#### [Exercise]
In your copy, leave out the pictures and repeat the entries below exactly.

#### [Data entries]
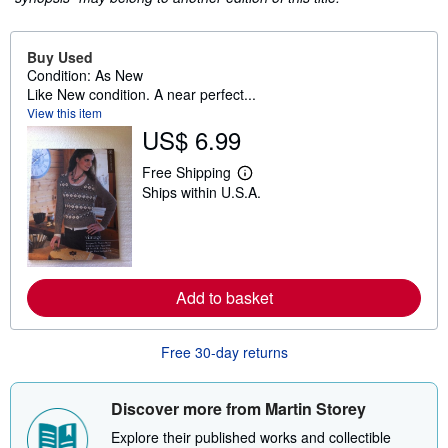
Buy Used
Condition: As New
Like New condition. A near perfect...
View this item
US$ 6.99
Free Shipping
L
Ships within U.S.A.
e
a
r
n
m
o
r
Add to basket
e
a
b
o
Free 30-day returns
u
t
s
h
Discover more from Martin Storey
i
p
Explore their published works and collectible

#### [Written answer]
Buy Used
Condition: As New
Like New condition. A near perfect...
View this item
US$ 6.99
Free Shipping
L
Ships within U.S.A.
e
a
r
n
m
o
r
Add to basket
e
a
b
o
Free 30-day returns
u
t
s
h
Discover more from Martin Storey
i
p
Explore their published works and collectible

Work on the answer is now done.